─── Data for review ───

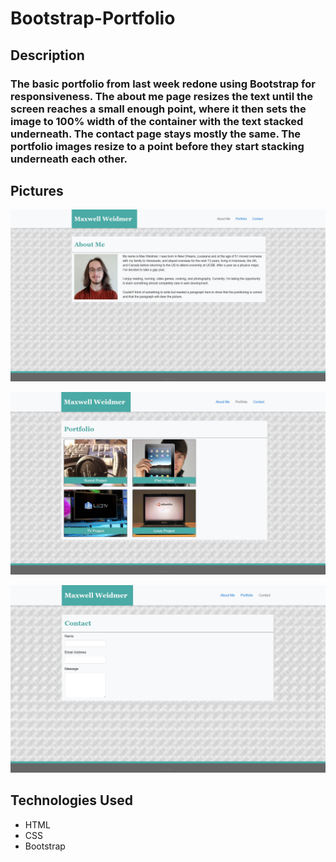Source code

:# Bootstrap-Portfolio

## Description
### The basic portfolio from last week redone using Bootstrap for responsiveness.  The about me page resizes the text until the screen reaches a small enough point, where it then sets the image to 100% width of the container with the text stacked underneath.  The contact page stays mostly the same.  The portfolio images resize to a point before they start stacking underneath each other.

## Pictures

![About Me](https://github.com/mxweidmer/Bootstrap-Portfolio/blob/master/about-me.JPG)

![Portfolio](https://github.com/mxweidmer/Bootstrap-Portfolio/blob/master/portfolio.JPG)

![Contact](https://github.com/mxweidmer/Bootstrap-Portfolio/blob/master/contact.JPG)

## Technologies Used
* HTML
* CSS
* Bootstrap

───

### Task details
All of the data is to be reproduced exactly, with the pictures left out.

### Output of the exercise
Source code

:# Bootstrap-Portfolio

## Description
### The basic portfolio from last week redone using Bootstrap for responsiveness.  The about me page resizes the text until the screen reaches a small enough point, where it then sets the image to 100% width of the container with the text stacked underneath.  The contact page stays mostly the same.  The portfolio images resize to a point before they start stacking underneath each other.

## Pictures

![About Me](https://github.com/mxweidmer/Bootstrap-Portfolio/blob/master/about-me.JPG)

![Portfolio](https://github.com/mxweidmer/Bootstrap-Portfolio/blob/master/portfolio.JPG)

![Contact](https://github.com/mxweidmer/Bootstrap-Portfolio/blob/master/contact.JPG)

## Technologies Used
* HTML
* CSS
* Bootstrap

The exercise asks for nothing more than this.